Marido: Passei por muitas aventuras!

Ama: (fingindo) - E eu, oh quanto chorei, chorei muito quando a armada foi embora.
           E quando vi que ias mesmo partir, Jesus, eu fiquei doente, três dias não comi nada, minha alma queria sair.

Marido: A cem léguas daqui surgiu uma tormenta que nunca vi igual.

Ama: Isso foi na quarta-feira?

Marido: Sim, e começou de madrugada.

Ama: Pois é, eu fui de madrugada a nossa Senhora d'Oliveira, lhe prometi uma missa, e na quinta-feira fui ao Espírito Santo a outra missa também.
          Chorei tanto que ninguém nunca viu tanto pranto.
           Correste daquela tormenta?

Marido: Durou três dias. Demos a volta pelo mar
               A armada voava que o mar se espedaçava!
               Pelejamos e roubamos, corremos muitos perigos!

Ama: (com cinismo) - Olha só, os três dias, foram as minhas três romarias!
           O senhor lá correndo perigo e eu aqui a esmorecer, fazendo mil promessas, mil choros, mil orações!

Marido: Assim como havia de ser.

Ama: Juro que de tanta saudade nem pão não comia
           Ficava triste a cada dia!
           Carne, então, nunca comi!
           Onde não há marido tudo é tristeza, não há prazer nem alegria!
           E o senhor, lembrava de mim lá?

Marido: E como?

Ama: Duvido! Lá tem tantas índias formosas,
           E eu aqui triste, encerrada nesta casa, por causa de minha honestidade!

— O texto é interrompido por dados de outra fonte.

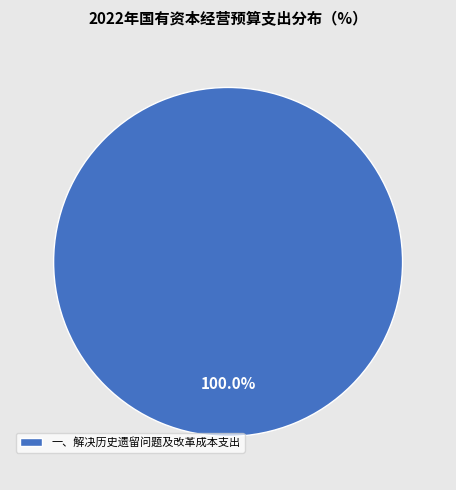

Is there a majority slice in this chart?

Yes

Marido: Ah, que nada, lá só há mortes, tantas brigas ...

Ama: Mas voltaste muito rico ...?

Marido:  Se não fosse o capitão, tinha trazido a minha parte: um milhão ...

Ama: Não me faça rir! Sua vida vale mais que qualquer riqueza!
           Louvado seja o Senhor que me trouxeste de volta!
           A armada veio muito carregada?

Marido: Vem tão doce e embandeirada!

Ama: Vamos lá, quero ir ver.

Marido: Se você sente prazer nisso, vamos!

Ama: Sim, sim, pois estou muito aborrecida aqui dentro de casa.